Oil on board. A2. 1985.

 At the time I was not aware of the option to thin down paint using turps or linseed, and manipulated the paint as best I could, straight from the tube. I went back later to buy blue when I had more money.
 The tiger painting led to my friend asking me for a painting of a castle by the sea. We were what was known as "goths", which explains the imagery of the painting and our attire.

My friend and I in the back garden.

All I have of this painting now is an old photograph, but I particularly loved how by moving my brush I could create a sky.

Oil on board. A2. 1986.

My next attempt at painting was aged twenty, my boyfriend at the time was at art college. I worked as a waitress to pay the rent and was feeling increasingly trapped and dispirited watching students being creative as I went off to fester in a monotonous job. Remembering my passion for capturing the sky in my friend's painting, I began on a very small canvas about A4 in size, and tried to recreate the power, the movement and the beauty of the sea against a night sky. I put all of what I was, that had no outlet or freedom in my real life, into that small space. Students visiting remarked on it. I gave it away and have no knowledge of what became of it.
 Art again took a back seat, instead I worked until the birth of my first child when I was 25. It was the death of my father when I was 27, awaiting the funeral in my childhood bedroom, that brought about my next reach for expression through art. Finding only a pencil and a scrap of paper, I felt an irrepressible need to channel my mounting feelings of grief, out of myself and into an image.  It was also the only way I felt able to keep hold of him, before my eyes last vision slipped away, only to be seen again in photographs.
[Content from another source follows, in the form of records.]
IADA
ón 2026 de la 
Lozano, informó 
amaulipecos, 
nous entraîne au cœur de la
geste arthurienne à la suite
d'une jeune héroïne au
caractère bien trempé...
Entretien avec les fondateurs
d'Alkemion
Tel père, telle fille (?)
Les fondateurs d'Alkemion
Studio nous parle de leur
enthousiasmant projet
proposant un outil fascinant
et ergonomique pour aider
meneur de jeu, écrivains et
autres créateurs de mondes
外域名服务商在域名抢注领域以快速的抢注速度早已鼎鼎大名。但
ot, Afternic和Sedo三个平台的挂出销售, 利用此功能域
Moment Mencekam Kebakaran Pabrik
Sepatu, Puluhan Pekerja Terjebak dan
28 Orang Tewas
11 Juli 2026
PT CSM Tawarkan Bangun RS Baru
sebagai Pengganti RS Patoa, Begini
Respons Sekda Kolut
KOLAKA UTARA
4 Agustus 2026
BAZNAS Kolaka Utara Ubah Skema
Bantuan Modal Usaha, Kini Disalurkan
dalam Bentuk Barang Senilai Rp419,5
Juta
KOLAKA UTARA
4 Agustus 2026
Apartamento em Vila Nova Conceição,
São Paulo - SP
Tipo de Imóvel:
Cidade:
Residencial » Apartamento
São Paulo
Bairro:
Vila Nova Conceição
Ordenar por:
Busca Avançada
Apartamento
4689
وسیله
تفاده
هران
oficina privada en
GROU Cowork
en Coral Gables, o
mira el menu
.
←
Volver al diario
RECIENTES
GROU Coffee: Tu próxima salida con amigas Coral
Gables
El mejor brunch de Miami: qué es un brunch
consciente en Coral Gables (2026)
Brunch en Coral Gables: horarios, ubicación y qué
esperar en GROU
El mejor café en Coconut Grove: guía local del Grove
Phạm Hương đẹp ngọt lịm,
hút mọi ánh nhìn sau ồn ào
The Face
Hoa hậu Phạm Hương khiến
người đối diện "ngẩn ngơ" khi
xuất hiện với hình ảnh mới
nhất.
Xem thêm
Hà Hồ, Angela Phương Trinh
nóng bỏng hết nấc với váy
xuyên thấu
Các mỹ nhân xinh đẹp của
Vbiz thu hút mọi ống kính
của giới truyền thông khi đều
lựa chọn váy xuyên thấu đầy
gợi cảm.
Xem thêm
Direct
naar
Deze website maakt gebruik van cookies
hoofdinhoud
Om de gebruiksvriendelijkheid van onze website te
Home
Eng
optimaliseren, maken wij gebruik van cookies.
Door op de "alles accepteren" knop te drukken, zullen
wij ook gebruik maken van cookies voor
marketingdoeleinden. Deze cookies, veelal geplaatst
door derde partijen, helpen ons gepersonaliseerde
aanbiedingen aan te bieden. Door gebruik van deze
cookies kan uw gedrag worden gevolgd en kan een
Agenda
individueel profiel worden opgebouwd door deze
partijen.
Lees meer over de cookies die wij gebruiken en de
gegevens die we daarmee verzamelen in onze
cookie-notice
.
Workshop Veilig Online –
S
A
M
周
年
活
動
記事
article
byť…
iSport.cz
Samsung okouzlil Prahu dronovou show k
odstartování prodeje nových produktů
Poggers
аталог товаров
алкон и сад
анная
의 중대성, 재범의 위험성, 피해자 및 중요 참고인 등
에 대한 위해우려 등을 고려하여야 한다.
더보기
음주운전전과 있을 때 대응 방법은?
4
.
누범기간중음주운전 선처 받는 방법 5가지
Pencil on paper. A4. 1997.

It was the first artwork I had done that I was really pleased with, I felt I had managed to capture something of his spirit in my marks, and it consoled me somewhat during that difficult time.  Looking back, this pattern of turning to art in times of need is the answer I've been looking for.  I paint to connect my inner world with my outer experience of reality. A means of integration and connection.
  Hopefully along the way, I may also communicate and be understood, and ultimately through sharing who I am, help others.